Losgewoelde strandschelpen
Op het strand van Schiermonnikoog is duidelijk te merken dat het enige tijd ervoor hard heeft gewaaid vanuit het noordwesten. De vloedlijn ligt vol drijvende objecten als de skeletten van zeeklitten, de skeletten van inktvissen, eierkapsels van roggen en het nodige plastic. Tegelijk liggen er veel door woeste baren losgewoelde zeeanemonen, goudkammetjes en zandkokerwormen, strand- en breedpootkrabben, en ook verse schelpdieren. Die laatste leven (in hun specifieke geval leefden) kennelijk niet ver van de kust in zee en spoelen nu aan.
Er liggen verrassend veel dubbele grote strandschelpen en zaagjes en enkele venusschelpen. Die drie soorten schelpdieren leven in een doosje van twee symmetrische kleppen. Ze horen daarom bij de weekdierfamilie van de tweekleppigen. Dat is de een na grootste weekdiergroep; de grootste is die der slakken.
De genoemde soorten zijn nu veel aangespoeld met hun beide kleppen nog aan elkaar. Sommige zijn al leeg, andere bevatten rottend vlees, vele leven nog en houden hun twee schelpen stevig dicht, en enkele staan op een kier ten teken dat hun krachten het bijna begeven.

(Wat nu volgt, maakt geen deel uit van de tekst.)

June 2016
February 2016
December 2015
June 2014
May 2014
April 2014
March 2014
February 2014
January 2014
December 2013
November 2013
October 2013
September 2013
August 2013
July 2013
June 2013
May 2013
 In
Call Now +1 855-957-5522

Grote strandschelpen zijn de grootste van de vier soorten strandschelpen die op het Nederlandse strand gemakkelijk te vinden zijn. De grote worden tot ongeveer zes centimeter breed. Hun schelpen zijn dun en breekbaar. Ze leven niet ver van de kust in niet zo diep water en leven in de bovenste laag van de zeebodem. Daaruit worden ze relatief makkelijk losgewoeld. Als getij, windkracht en windrichting elkaar versterken, kunnen ze massaal aanspoelen. Dat lijkt nu het geval te zijn.

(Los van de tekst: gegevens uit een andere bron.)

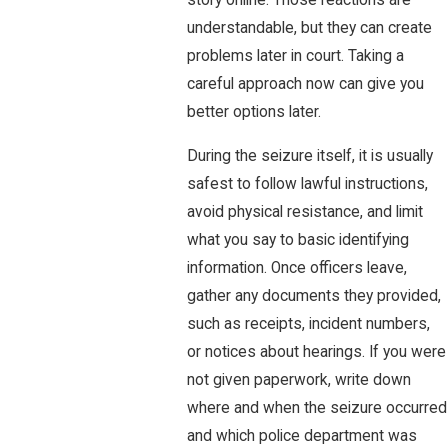
story online. Those reactions are
understandable, but they can create
problems later in court. Taking a
careful approach now can give you
better options later.
During the seizure itself, it is usually
safest to follow lawful instructions,
avoid physical resistance, and limit
what you say to basic identifying
information. Once officers leave,
gather any documents they provided,
such as receipts, incident numbers,
or notices about hearings. If you were
not given paperwork, write down
where and when the seizure occurred
and which police department was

Ik vind zelden dubbele grote strandschelpen. Toch neem ik er niet een mee. Ik ben mijn schelpenverzameling juist aan het verkleinen. Bovendien zou zo’n rottend schelpdier ondraaglijk gaan stinken. Ik laat ze dus liggen voor de meeuwen en drieteenstrandlopers. Die zijn gek op verse schelpdieren.